The Congressional Budget Office, Congress’ scorekeeper on the fiscal impact of legislation, released a report Wednesday predicting a deficit increase if Republicans’ “big, beautiful” budget reconciliation bill is enacted.
Republicans dispute that claim, contending that those predictions come from a misguided view of the economy.
The report projects that the House bill would heap an additional $2.4 trillion onto the 10-year national deficit and debt.
The report additionally forecasts 10.9 million more people would not have health insurance. That includes an “estimated 1.4 million noncitizens” who would be kicked off government-funded health programs by the bill.
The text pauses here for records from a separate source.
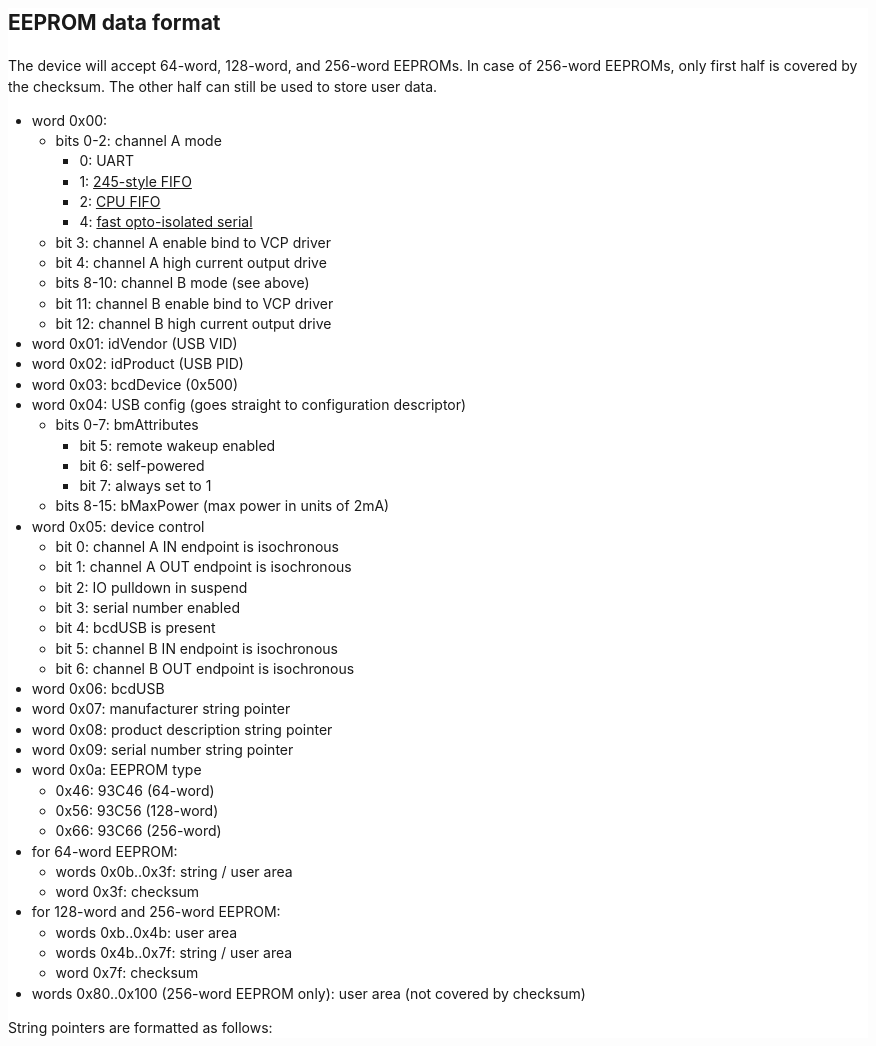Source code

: ## EEPROM data format

The device will accept 64-word, 128-word, and 256-word EEPROMs.  In case of 256-word EEPROMs, only first half is covered by the checksum.  The other half can still be used to store user data.

- word 0x00:
  - bits 0-2: channel A mode
    - 0: UART
    - 1: [245-style FIFO](fifo.md)
    - 2: [CPU FIFO](fifo.md)
    - 4: [fast opto-isolated serial](opto.md)
  - bit 3: channel A enable bind to VCP driver
  - bit 4: channel A high current output drive
  - bits 8-10: channel B mode (see above)
  - bit 11: channel B enable bind to VCP driver
  - bit 12: channel B high current output drive
- word 0x01: idVendor (USB VID)
- word 0x02: idProduct (USB PID)
- word 0x03: bcdDevice (0x500)
- word 0x04: USB config (goes straight to configuration descriptor)
  - bits 0-7: bmAttributes
    - bit 5: remote wakeup enabled
    - bit 6: self-powered
    - bit 7: always set to 1
  - bits 8-15: bMaxPower (max power in units of 2mA)
- word 0x05: device control
  - bit 0: channel A IN endpoint is isochronous
  - bit 1: channel A OUT endpoint is isochronous
  - bit 2: IO pulldown in suspend
  - bit 3: serial number enabled
  - bit 4: bcdUSB is present
  - bit 5: channel B IN endpoint is isochronous
  - bit 6: channel B OUT endpoint is isochronous 
- word 0x06: bcdUSB
- word 0x07: manufacturer string pointer
- word 0x08: product description string pointer
- word 0x09: serial number string pointer
- word 0x0a: EEPROM type
  - 0x46: 93C46 (64-word)
  - 0x56: 93C56 (128-word)
  - 0x66: 93C66 (256-word)
- for 64-word EEPROM:
  - words 0x0b..0x3f: string / user area
  - word 0x3f: checksum
- for 128-word and 256-word EEPROM:
  - words 0xb..0x4b: user area
  - words 0x4b..0x7f: string / user area
  - word 0x7f: checksum
- words 0x80..0x100 (256-word EEPROM only): user area (not covered by checksum)

String pointers are formatted as follows:
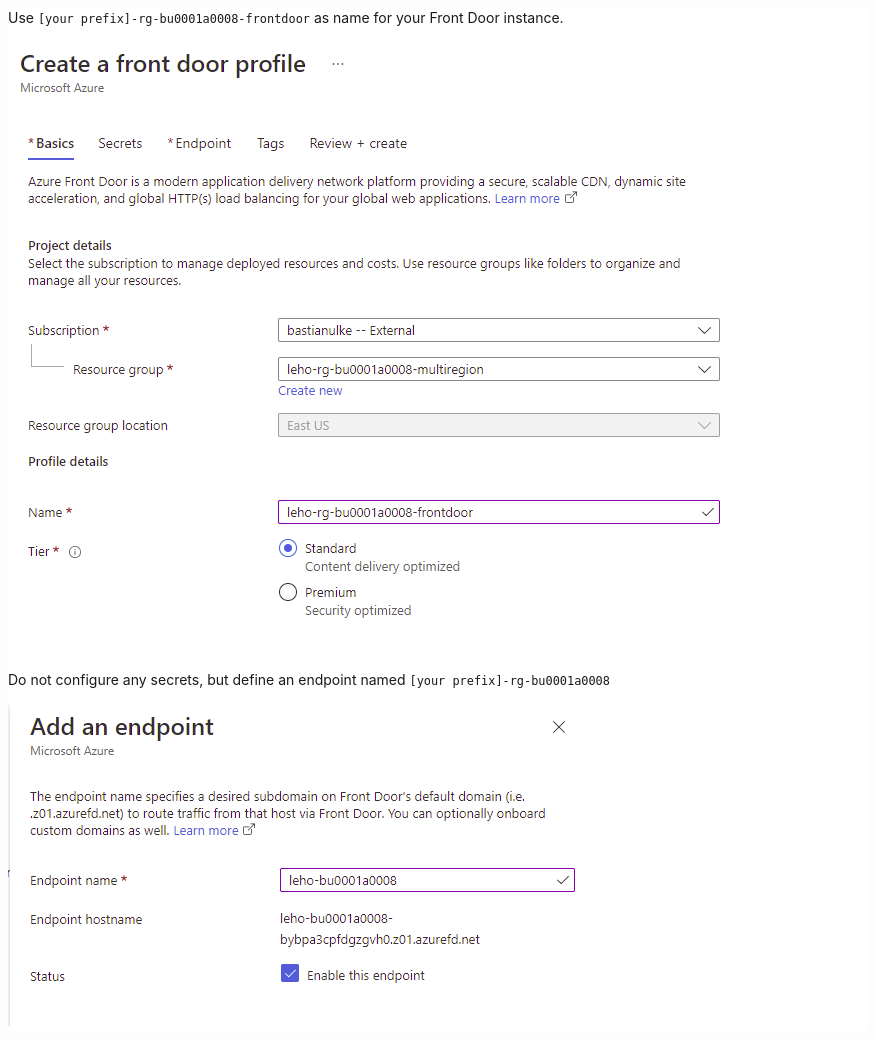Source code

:    Use `[your prefix]-rg-bu0001a0008-frontdoor` as name for your Front Door instance.

   ![](img/012_new-fd_2.png)

   Do not configure any secrets, but define an endpoint named `[your prefix]-rg-bu0001a0008` 

   ![](img/013_new-fd_3.png)
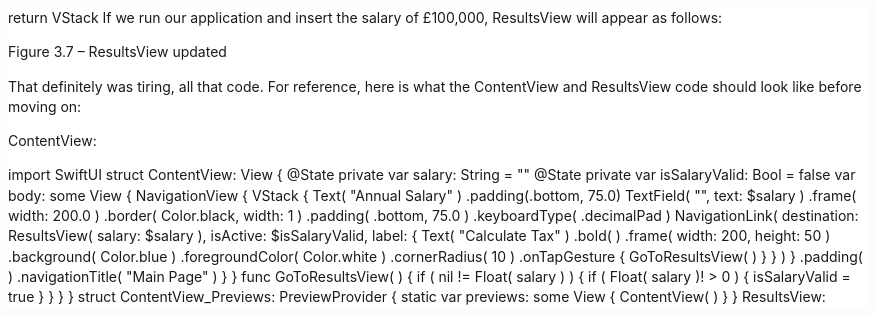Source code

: 
return VStack
If we run our application and insert the salary of £100,000, ResultsView will appear as follows:


Figure 3.7 – ResultsView updated

That definitely was tiring, all that code. For reference, here is what the ContentView and ResultsView code should look like before moving on:

ContentView:


import SwiftUI
struct ContentView: View
{
    @State private var salary: String = ""
    @State private var isSalaryValid: Bool = false
    var body: some View
    {
        NavigationView
        {
            VStack
            {
                Text( "Annual Salary" )
                    .padding(.bottom, 75.0)
                TextField( "", text: $salary )
                    .frame( width: 200.0 )
                    .border( Color.black, width: 1 )
                    .padding( .bottom, 75.0 )
                    .keyboardType( .decimalPad )
                NavigationLink( destination: ResultsView( salary: $salary ), isActive: $isSalaryValid, label:
                {
                    Text( "Calculate Tax" )
                        .bold( )
                        .frame( width: 200, height: 50 )
                        .background( Color.blue )
                        .foregroundColor( Color.white )
                        .cornerRadius( 10 )
                        .onTapGesture
                        {
                            GoToResultsView( )
                        }
                } )
            }
            .padding( )
            .navigationTitle( "Main Page" )
        }
    }
    func GoToResultsView( )
    {
        if ( nil != Float( salary ) )
        {
            if ( Float( salary )! > 0 )
            { isSalaryValid = true }
        }
    }
}
struct ContentView_Previews: PreviewProvider
{
    static var previews: some View
    {
        ContentView( )
    }
}
ResultsView:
Democrats were quick to pounce, with Rep. Frank Pallone, D-N.J., saying in a statement, “Republicans rushed to pass this bill under cover of night because they didn’t want the American people or even their own members to know about its catastrophic consequences.”
But Republicans suggest that the CBO’s method of using current law as a baseline is what creates the projected deficits. They criticize the CBO for counting the extension of President Donald Trump’s 2017 first-term tax cuts as a new change in law and not factoring in the economic growth Republicans expect.
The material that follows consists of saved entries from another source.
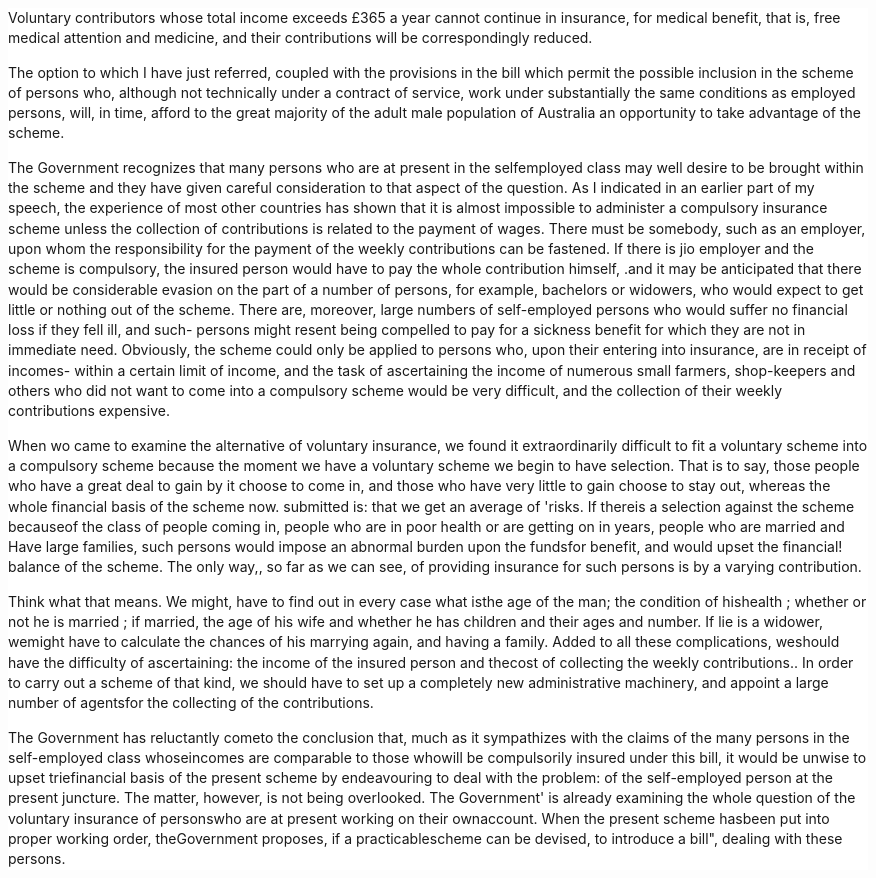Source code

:Voluntary contributors whose total income exceeds £365 a year cannot continue in insurance, for medical benefit, that is, free medical attention and medicine, and their contributions will be correspondingly reduced. 

The option to which I have just referred, coupled with the provisions in the bill which permit the possible inclusion in the scheme of persons who, although not technically under a contract of service, work under substantially the same conditions as employed persons, will, in time, afford to the great majority of the adult male population of Australia an opportunity to take advantage of the scheme. 

The Government recognizes that many persons who are at present in the selfemployed class may well desire to be brought within the scheme and they have given careful consideration to that aspect of the question. As I indicated in an earlier part of my speech, the experience of most other countries has shown that it is almost impossible to administer a compulsory insurance scheme unless the collection of contributions is related to the payment of wages. There must be somebody, such as an employer, upon whom the responsibility for the payment of the weekly contributions can be fastened. If there is jio employer and the scheme is compulsory, the insured person would have to pay the whole contribution himself, .and it may be anticipated that there would be considerable evasion on the part of a number of persons, for example, bachelors or widowers, who would expect to get little or nothing out of the scheme. There are, moreover, large numbers of self-employed persons who would suffer no financial loss if they fell ill, and such- persons might resent being compelled to pay for a sickness benefit for which they are not in immediate need.  Obviously, the scheme could only be applied to persons who, upon their entering into insurance, are in receipt of incomes- within a certain  limit  of income, and the task of ascertaining the income of numerous small farmers, shop-keepers and others who did not want to come into a compulsory scheme would be very difficult, and the collection of their weekly contributions expensive. 

When wo came to examine the alternative of voluntary insurance, we found it extraordinarily difficult to fit a voluntary scheme into a compulsory scheme because the moment we have a voluntary scheme we begin to have selection. That is to say, those people who have a great deal to gain by it choose to come in, and those who have very little to gain choose to stay out, whereas the whole financial basis of the scheme now. submitted is: that we get an average of 'risks. If thereis a selection against the scheme becauseof the class of people coming in, people who are in poor health or are getting on in years, people who are married and Have large families, such persons would impose an abnormal burden upon the fundsfor benefit, and would upset the financial! balance of the scheme. The only way,, so far as we can see, of providing  insurance  for such persons is by a varying contribution. 

Think what that means. We might, have to find out in every case what isthe age of the man; the condition of hishealth ; whether or not he is married ; if married, the age of his wife and whether he has children and their ages and number. If lie is a widower, wemight have to calculate the chances of his marrying again, and having a family. Added to all these complications, weshould have the difficulty of ascertaining: the income of the insured person and thecost of collecting the weekly contributions.. In order to carry out a scheme of that kind, we should have to set up a completely new administrative machinery, and appoint a large number of  agentsfor  the collecting of the contributions. 

The Government has reluctantly cometo the conclusion that, much as it sympathizes with the claims of the many persons in the self-employed class whoseincomes are comparable to those whowill be compulsorily insured under this bill, it would be unwise to upset triefinancial basis of the present scheme by endeavouring to deal with the problem: of the self-employed person at the present juncture. The matter, however, is not being overlooked. The Government' is already examining the whole question of the voluntary insurance of personswho are at present working on their ownaccount. When the present scheme hasbeen put into proper working order, theGovernment proposes, if a practicablescheme can be devised, to introduce a bill", dealing with these persons.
“It confirms what we knew about the bill at House passage,” Office of Management and Budget Director Russell Vought wrote on X.
“The bill REDUCES deficits by $1.4 trillion over ten years when you adjust for CBO’s one big gimmick—not using a realistic current policy baseline. It includes $1.7 trillion in mandatory savings, the most in history. If you care about deficits and debt, this bill dramatically improves the fiscal picture.”
“Russ is right,” Speaker of the House Mike Johnson, R-La., agreed. “Our One Big, Beautiful Bill will REDUCE the deficit WHILE delivering on the mandate given to us by the American people.”
House Majority Leader Steve Scalise, R-La., sharply criticized the CBO as well at the Wednesday morning House Republican Conference meeting.
“You don’t have to go back that far to see how wrong the CBO has been when it comes time to make prognostications on economic growth,” said Scalise, who spoke of the CBO’s 2017 estimates of major revenue losses from the Tax Cuts and Jobs Act, adding:
CBO missed all of that [growth] in 2017, and they’re missing it again this time. That’s the only way they come to a conclusion that it would increase the deficit.
Some hawkish fiscal conservatives in the GOP, however, are pointing to the report as confirmation of their concerns about spending in the bill.
Also of note is the CBO’s release of projected revenues from Trump’s tariffs. The latest figures, which reflect tariff increases up to May 13, project that “in the absence of any effects on the U.S. economy, the changes in tariffs would reduce total deficits by $3.0 trillion” between 2025 and 2035.
The tariff report also predicts a shrinking of the overall economy, so total federal deficits would be reduced by $2.8 trillion when that downsizing is taken into account.